T.M.V.P

BAMBI’S REVENGE:

Louisiana Chinese Spot Caught Dressing Up Roadkill in the Freezer

Because nothing says “Authentic Cuisine” like a deer that just lost a fight with a Ford F-150.

PINEVILLE, LA — Look, we’ve all been there. Inflation is high, grocery prices are a joke, and sometimes you’re driving down the Cottingham Expressway and see thirty pounds of free venison just lying there, courtesy of a Peterbilt. But usually, when normal people find roadkill, they don’t drag it into a commercial kitchen and stick it in the freezer next to the General Tso’s.

Welcome to China Queen in Pineville, where the “Catch of the Day” apparently involved a hood ornament and a lack of brakes.

The fun started when a viral video surfaced showing some enterprising individuals skinning a deer behind the restaurant. Naturally, the locals—who usually prefer their meat without tire treads—called the cops. When the Pineville PD arrived, they didn’t just find a messy backyard; they found a full-blown deer carcass chilling in the freezer right next to food intended for actual, paying human customers.

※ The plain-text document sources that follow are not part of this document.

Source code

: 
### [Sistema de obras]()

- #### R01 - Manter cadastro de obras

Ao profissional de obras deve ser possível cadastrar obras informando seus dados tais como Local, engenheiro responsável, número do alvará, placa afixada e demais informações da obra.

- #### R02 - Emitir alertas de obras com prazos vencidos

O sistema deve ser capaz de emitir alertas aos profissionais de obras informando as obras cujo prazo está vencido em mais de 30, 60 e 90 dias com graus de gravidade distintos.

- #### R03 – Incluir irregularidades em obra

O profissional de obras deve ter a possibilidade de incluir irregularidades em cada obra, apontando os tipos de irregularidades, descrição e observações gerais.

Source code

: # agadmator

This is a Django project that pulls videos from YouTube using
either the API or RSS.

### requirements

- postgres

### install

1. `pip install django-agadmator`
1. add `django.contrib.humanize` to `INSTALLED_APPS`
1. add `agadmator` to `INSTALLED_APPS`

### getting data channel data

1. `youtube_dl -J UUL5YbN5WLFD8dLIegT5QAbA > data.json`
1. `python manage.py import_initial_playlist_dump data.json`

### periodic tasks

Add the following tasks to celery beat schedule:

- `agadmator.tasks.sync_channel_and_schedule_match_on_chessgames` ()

The restaurant’s defense? The classic “It’s not for the customers, it’s for us!” move. On a note posted to their door, they claimed the item was “improperly stored” and “never intended to be served.” Right. Because when I’m running a professional kitchen, I always keep my “accidental highway debris” in the same sub-zero box as the spring rolls. It’s called seasoning by proximity, folks. Look it up.

State health officials and Wildlife and Fisheries are currently crawling all over the place, probably trying to figure out if the “Special Fried Rice” was about to get a lot more gamey. The restaurant says they’ve sanitized everything, but let’s be real: once you’ve found a flat Bambi in the walk-in, that “B” health rating starts looking like a participation trophy.

Honestly, in a world where we’re all eating microplastics and whatever “pink slime” is left in the nuggets, maybe a 100% organic, asphalt-aged buck is the high-protein future we deserve. Or maybe, just maybe, don’t eat at a place where the chef’s primary supplier is the Department of Transportation.